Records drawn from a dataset
== Segment start ==

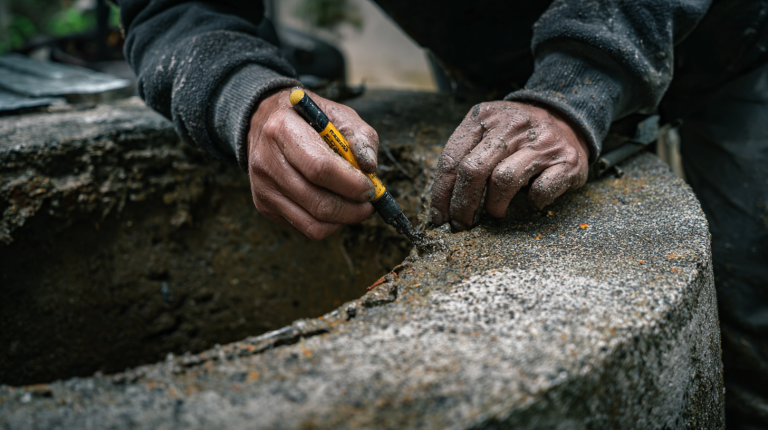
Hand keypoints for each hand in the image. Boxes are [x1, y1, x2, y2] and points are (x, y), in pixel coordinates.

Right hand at [247, 88, 379, 239]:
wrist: (264, 123)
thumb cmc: (308, 120)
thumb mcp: (338, 114)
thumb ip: (360, 137)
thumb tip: (370, 167)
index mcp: (283, 128)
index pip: (320, 168)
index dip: (351, 184)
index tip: (371, 187)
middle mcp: (266, 160)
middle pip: (317, 201)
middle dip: (352, 208)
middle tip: (369, 202)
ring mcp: (262, 186)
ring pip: (313, 222)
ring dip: (343, 219)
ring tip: (356, 205)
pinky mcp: (264, 205)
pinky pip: (306, 227)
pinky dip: (329, 223)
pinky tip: (336, 206)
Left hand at [430, 101, 588, 230]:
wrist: (568, 120)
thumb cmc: (517, 136)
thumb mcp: (487, 132)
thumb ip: (464, 156)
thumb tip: (442, 205)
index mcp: (484, 117)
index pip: (451, 159)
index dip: (441, 193)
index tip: (439, 217)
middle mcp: (512, 125)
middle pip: (473, 170)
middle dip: (462, 205)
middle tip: (461, 225)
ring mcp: (541, 142)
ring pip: (504, 180)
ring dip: (493, 206)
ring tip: (494, 214)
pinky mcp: (566, 161)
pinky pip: (541, 190)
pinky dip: (533, 202)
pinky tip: (530, 202)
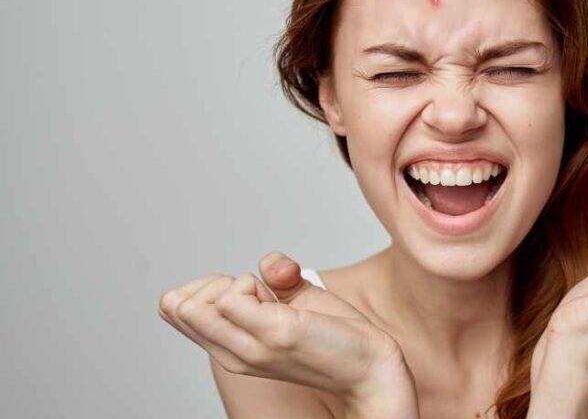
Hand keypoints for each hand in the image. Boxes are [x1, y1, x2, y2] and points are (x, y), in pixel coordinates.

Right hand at [158, 252, 418, 417]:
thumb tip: (266, 264)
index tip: (247, 292)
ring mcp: (249, 347)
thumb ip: (273, 281)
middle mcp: (231, 353)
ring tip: (273, 299)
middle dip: (216, 283)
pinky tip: (281, 298)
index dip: (204, 287)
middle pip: (175, 304)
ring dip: (237, 283)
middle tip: (262, 295)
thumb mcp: (294, 302)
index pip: (173, 310)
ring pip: (196, 301)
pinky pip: (232, 293)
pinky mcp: (271, 334)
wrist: (370, 367)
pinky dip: (254, 282)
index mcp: (231, 348)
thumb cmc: (336, 337)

== Segment end ==

> THE TASK
Before you finish, make sure every line above has been repeated exactly and no picture remains in the copy.

> REPLY
Hand keypoints for each hand in the image. Boxes are [x1, y1, x2, y2] and points are (x, y), in pixel coordinates.

Right hand at [247, 88, 379, 239]:
wrist: (264, 123)
thumb cmc: (308, 120)
thumb mcp: (338, 114)
thumb ip: (360, 137)
thumb tip: (370, 167)
index mcp: (283, 128)
index pip: (320, 168)
index dip: (351, 184)
index tip: (371, 187)
middle mcp: (266, 160)
middle pip: (317, 201)
middle dip: (352, 208)
middle tip: (369, 202)
ring mcp: (262, 186)
ring pip: (313, 222)
ring dip: (343, 219)
ring tip: (356, 205)
pinky mcp: (264, 205)
pinky pip: (306, 227)
pinky dip: (329, 223)
pinky tip: (336, 206)
Left hand at [430, 101, 588, 230]:
wrist: (568, 120)
thumb cmc: (517, 136)
thumb mcp: (487, 132)
thumb ip: (464, 156)
thumb tip: (442, 205)
index mcp: (484, 117)
index pip: (451, 159)
index dip: (441, 193)
index tip: (439, 217)
middle mcp: (512, 125)
middle pip: (473, 170)
middle dip: (462, 205)
middle tip: (461, 225)
ring mcp: (541, 142)
ring pip: (504, 180)
ring dip: (493, 206)
ring tip: (494, 214)
pinky mcp: (566, 161)
pinky pip: (541, 190)
pinky dip: (533, 202)
pinky tip: (530, 202)
Hand keypoints for each hand in the image. Boxes are [x1, y1, x2, y2] and points are (x, y), in pixel coordinates.

Right hand at [158, 252, 418, 417]:
thumb tip: (266, 264)
index tip: (247, 292)
ring mcp: (249, 347)
thumb ip: (273, 281)
middle mcp: (231, 353)
ring tip: (273, 299)
middle dip: (216, 283)
pinky tip: (281, 298)
index dip: (204, 287)
middle pip: (175, 304)
ring dip: (237, 283)
middle tip: (262, 295)
thumb mcp: (294, 302)
index pip: (173, 310)
ring pip: (196, 301)
pinky pip: (232, 293)
pinky mcp: (271, 334)
wrist: (370, 367)
pinky dip: (254, 282)
index mcp: (231, 348)
thumb cmc: (336, 337)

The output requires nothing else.